November 10, 2017

Equal Pay Day: UK women “effectively stop earning” from today

Equal Pay Day: UK women “effectively stop earning” from today

Women in the UK will theoretically work for free relative to men for the rest of the year due to the gender pay gap.

Equal Pay Day is highlighted each year by campaign group the Fawcett Society, and reflects the pay gap between men and women who work full time. The mean average gap now stands at 14.1% and will take another 100 years to close if the current rate of progress continues, according to the Fawcett Society.

Figures released today reveal that the situation is worsening for young women after years of improvement, with the gap now five times wider than it was six years ago for women in their 20s. Therefore, some women are starting their careers with lower pay than their male counterparts as well as being subject to a growing gap as they get older.
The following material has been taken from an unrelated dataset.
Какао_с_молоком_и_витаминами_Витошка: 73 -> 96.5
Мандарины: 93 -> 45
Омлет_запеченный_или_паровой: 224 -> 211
Campaigners have been encouraging workers to make tangible changes in the workplace through the hashtag #paygappledge. The Women’s Equality Party have also campaigned for women to send “out-of-office” emails in protest at effectively not being paid for the rest of 2017.

The UK Government introduced transparency regulations earlier this year, meaning that all employers with over 250 staff must publish information on their gender pay gap by April 2018. However, only 85 of over 9,000 companies required to publish data had done so by October.

Increasing women’s lifetime labor force participation is key to achieving wage parity, according to Solomon W. Polachek. He suggests that “effective policies to speed up wage convergence should involve government actions to stimulate a further rise in women’s lifetime work.” Policies could include “repealing marriage taxes [to] increase women’s incentives to invest in education and training, and better enable women to climb the corporate job ladder. Promoting high-quality day care would do the same.”